On Saturday, March 8, 2003, at 11:41 AM, Jochen Wiedmann wrote:
thanks for the pointer Ken. I have carefully read the thread
and found nothing that convinced me. In fact I have missed some
arguments:

- data files generated by Data::Dumper can be evaluated in a
  "Safe" compartment.

It's not malicious code we're (at least, I'm) worried about, it's the fact that code is being eval-ed. As soon as you make it eval-able perl code instead of a static data definition language, someone is going to put something like


($^O =~ /Win/ ? Foo::Win32 : Foo::Generic)

in there, and now we don't have a static list of dependencies anymore. If it's not static, what's the point in extracting it out of the Makefile.PL?

That said, malicious code is probably a real issue too, because these files shouldn't be able to *do* anything, they should just contain some data. The hope is that these files will be used in lots and lots of situations by lots of different parties, and we can't make sure *all* of them use Safe.pm in a tight way.
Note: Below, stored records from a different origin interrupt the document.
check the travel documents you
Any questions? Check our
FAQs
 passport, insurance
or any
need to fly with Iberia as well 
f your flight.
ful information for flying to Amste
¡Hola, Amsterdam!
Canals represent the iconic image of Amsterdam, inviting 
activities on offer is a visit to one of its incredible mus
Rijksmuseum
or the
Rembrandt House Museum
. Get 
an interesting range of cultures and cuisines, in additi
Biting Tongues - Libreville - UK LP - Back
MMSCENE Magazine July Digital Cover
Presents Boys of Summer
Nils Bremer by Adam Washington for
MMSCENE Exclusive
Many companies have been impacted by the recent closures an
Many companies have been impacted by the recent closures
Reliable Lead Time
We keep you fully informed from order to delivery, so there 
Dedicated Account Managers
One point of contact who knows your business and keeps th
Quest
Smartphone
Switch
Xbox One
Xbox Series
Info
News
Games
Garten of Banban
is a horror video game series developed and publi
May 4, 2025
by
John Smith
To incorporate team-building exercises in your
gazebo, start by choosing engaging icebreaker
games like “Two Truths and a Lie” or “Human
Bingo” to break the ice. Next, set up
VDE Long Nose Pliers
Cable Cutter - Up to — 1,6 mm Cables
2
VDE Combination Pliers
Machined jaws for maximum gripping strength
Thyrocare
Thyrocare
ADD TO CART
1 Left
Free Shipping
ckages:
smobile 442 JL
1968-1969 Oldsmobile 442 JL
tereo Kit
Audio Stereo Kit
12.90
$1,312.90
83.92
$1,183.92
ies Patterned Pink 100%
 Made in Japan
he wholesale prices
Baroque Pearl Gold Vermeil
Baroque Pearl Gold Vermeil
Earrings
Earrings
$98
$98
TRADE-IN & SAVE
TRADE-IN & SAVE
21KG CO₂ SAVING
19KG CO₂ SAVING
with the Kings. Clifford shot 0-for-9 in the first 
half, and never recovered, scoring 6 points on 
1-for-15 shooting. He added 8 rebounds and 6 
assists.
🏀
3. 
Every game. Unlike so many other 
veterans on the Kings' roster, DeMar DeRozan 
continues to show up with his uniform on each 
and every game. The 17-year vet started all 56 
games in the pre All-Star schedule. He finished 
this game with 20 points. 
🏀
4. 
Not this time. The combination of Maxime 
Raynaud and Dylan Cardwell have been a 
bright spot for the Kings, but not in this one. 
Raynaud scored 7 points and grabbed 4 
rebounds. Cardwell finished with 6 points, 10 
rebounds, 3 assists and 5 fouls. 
Nor is Safe.pm very tight in the first place. One need only look at the following to see why:

http://search.cpan.org/author/ABERGMAN/Safe-2.09/ Safe.pm#Some_Safety_Issues


- An XML Writer would be required by the module author only.
  An XML Reader is already part present on most systems, with
  a definitely growing number.

I'm not eager to write the code that senses around for whatever weird XML reader might be present on whatever weird system, though. And this says nothing about systems that were built and deployed three years ago, which won't have one unless we require them to install it.


- I recently started to have a look at Module::Build and I
  wholehearty support it: In particular, because it will finally
  simplify module installation on Windows and commercial Unix
  systems, where one typically doesn't have a C development
  environment. But my guess its most important problem for
  acceptance will be its dependence on "esoteric" modules like
  YAML or ExtUtils::ParseXS. (Esoteric == not part of the
  ActiveState repository, aka "target group") *I* (module
  author) had no problem installing  these prerequisites,
  but I wouldn't like to receive 10 emails a week asking
  "How do I install these modules?"

I agree completely with these sentiments. If you look at the actual list of required dependencies for Module::Build, you'll see that they're all present in the perl 5.6.0 core. The other things like YAML and ParseXS are only *recommended* dependencies, but unfortunately CPAN.pm reports them as required.


(actually, this might be fixable in Module::Build rather than requiring a CPAN.pm patch.)

Note that M::B can use either the regular xsubpp script in core perl, or ExtUtils::ParseXS, which is a safer and more compartmentalized way to achieve the same thing.

In any case though, for the M::B project to move forward and do things that MakeMaker hasn't been able to do easily, it may require people to install some more modules.


- You think XML isn't human readable? What do you expect
  the typical joe user to do, if she or he finds an unknown
  file? Double-clicking it! In the case of XML that means,
  that a properly configured browser opens the file, formats
  it nicely, highlights tags, offers to hide or view sections.

That's true. I'm not sure I expect someone who doesn't know how to read a simple text file to be poking around in Perl module source directories much, though.


- You happy guys seem to live in a Perl-only world. My Envy!
  I don't and most other peoples also do. However, in a
  heterogenous world, a portable data format is worth much
  more than a data format that requires me to write a parser.

Why in the world would you be required to write a parser??


Your arguments seem to be sort of against YAML in the abstract - do you have a particular application involving the META.yml file that is going to be more difficult because of the choices that have been made?

I do appreciate your point of view, but I can also tell you that for every person that asks why we're not using XML for this, there's another person who's written me telling me how glad he/she is that we're not.